Kurz presented the party with a seven-point ultimatum, to secure himself unlimited power over the party and even went as far as to rename it – “The Kurz/New Peoples Party.”

The OVP has effectively been in government since the end of the Second World War and this new action amply demonstrates how the erosion of democratic principles within the ruling power elite is coming to an end. Brexit and Macron is further evidence.

Relations between America and the EU are in freefall. Washington has already warned Brussels that any further advancement of the creation of an EU army will mean pulling support from NATO. Neither powers will back down on this one.

Sweden has had riots in its capital between police and immigrants. The Dutch row with Turkey over migrant and refugees turned ugly both on the ground and diplomatically. Throughout 2016 there were incidents in the Czech Republic. Not least police say unknown attackers set fire to refugee centre’s. The same happened in Croatia. Even in the most peaceful country in the world on the world peace index – Finland has riots, fights and skirmishes between local residents and migrants.

Over the last two years there have been multiple riot events across Europe. Belgian police fire TEAR GAS at their own soldiers as they protested against politicians.
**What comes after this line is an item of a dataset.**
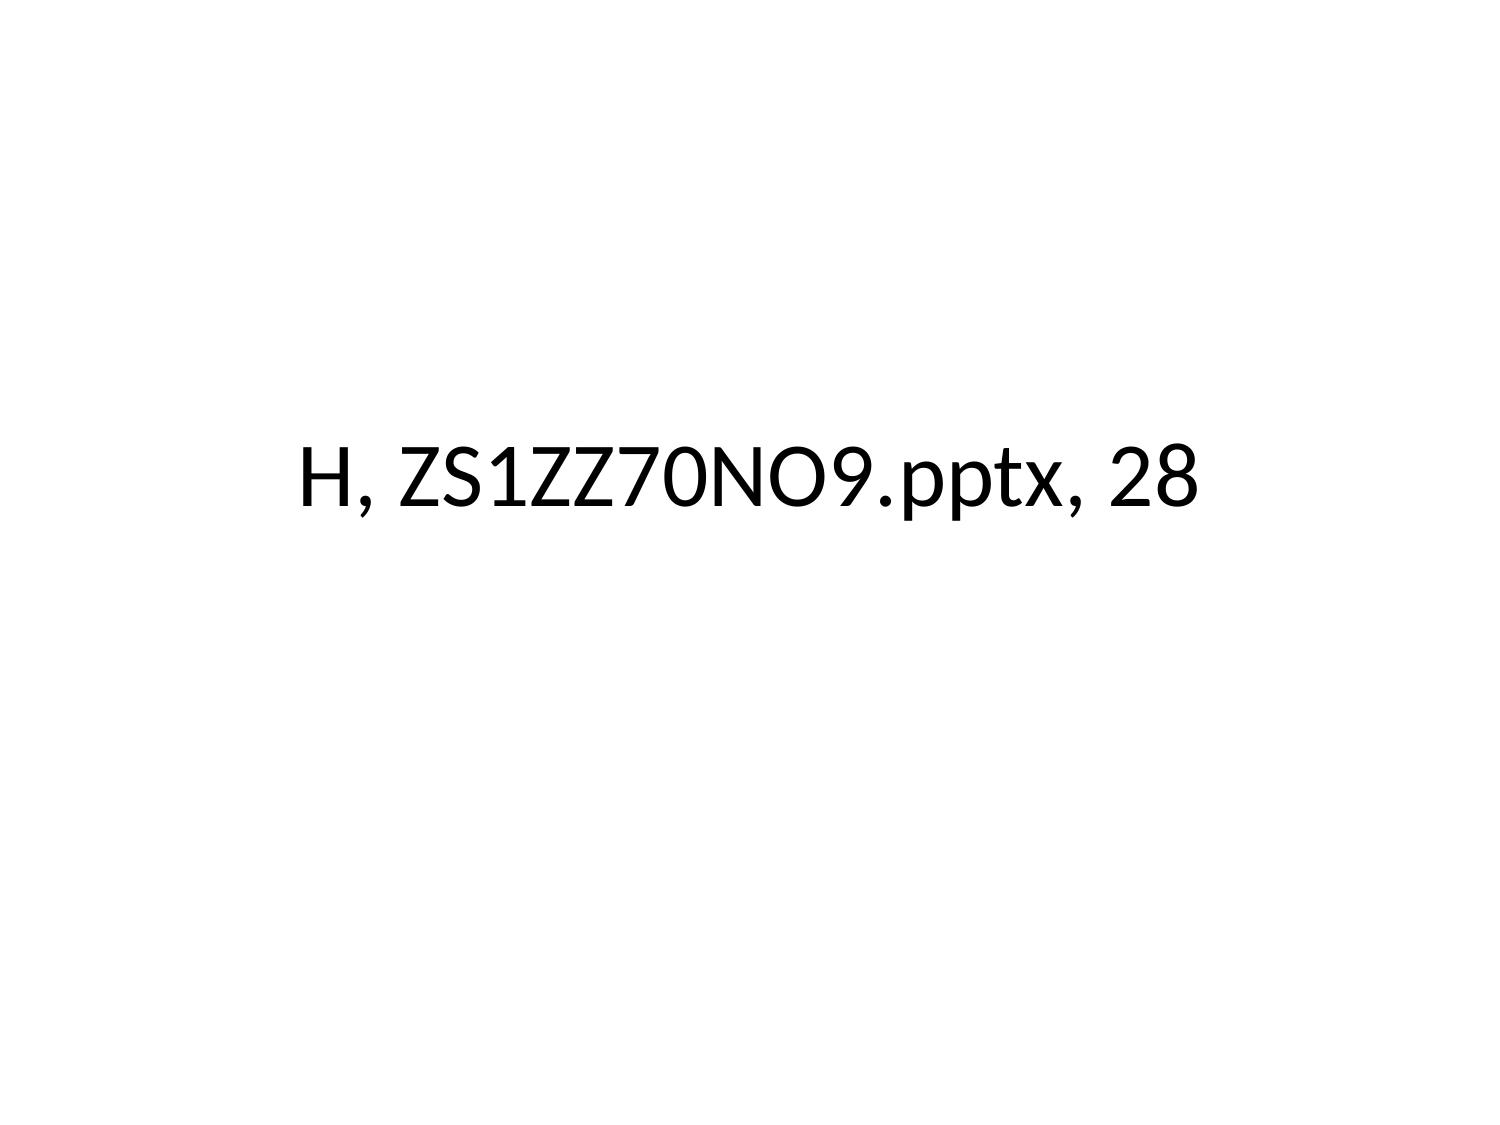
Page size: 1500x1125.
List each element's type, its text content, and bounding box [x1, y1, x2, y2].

title H, ZS1ZZ70NO9.pptx, 28 [112, 349, 1388, 591]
It’s the same from Italy and Cyprus, to Bulgaria and Slovenia.

Mark Blyth, a professor of political economy, a Brown University lecturer was one of only a few academics who correctly guessed three of the biggest political shocks of recent. Speaking on BBC Newsnight, he called Brexit, Trump and the Italian NO result in its recent referendum. Blyth also predicts that Britain’s triggering of Article 50 will not come to much as the EU will not survive long enough to see the negotiations reach a conclusion in the first place.

Forbes says “However, with German Chancellor Angela Merkel the only member of the old guard left standing, 2017 could be the year the EU collapses under its own weight.”

Influential geopolitical forecaster and strategist George Friedman says: “The EU is merely a treaty between nations, not a federation. As such, there is nothing holding it together except the promise of prosperity. When that prosperity is no longer forthcoming, people will leave.

Experts, economists and forecasters are now lining up (HERE, HERE, HERE) to say the same.  Talk is of the currency collapse first. As history has proven many times, governments prefer a soft default over hard ones. A re-denomination back into national currencies is practically the only choice left available. This will destroy savings overnight, estimated to be approximately 60 percent – and with it the 28 nation bloc will completely break down into those four regions previously mentioned and the union will be no more.

Fostered by an unpopular centralised ideology, the European Union is now firefighting every corner of its empire. The greatest immediate tests are emerging from the transition of a disintegrating political system that fostered a massively increased trade and cultural exchange system that is now uncontrollably driving increased tensions. It appears that the political class within the EU is already on the verge of losing control completely.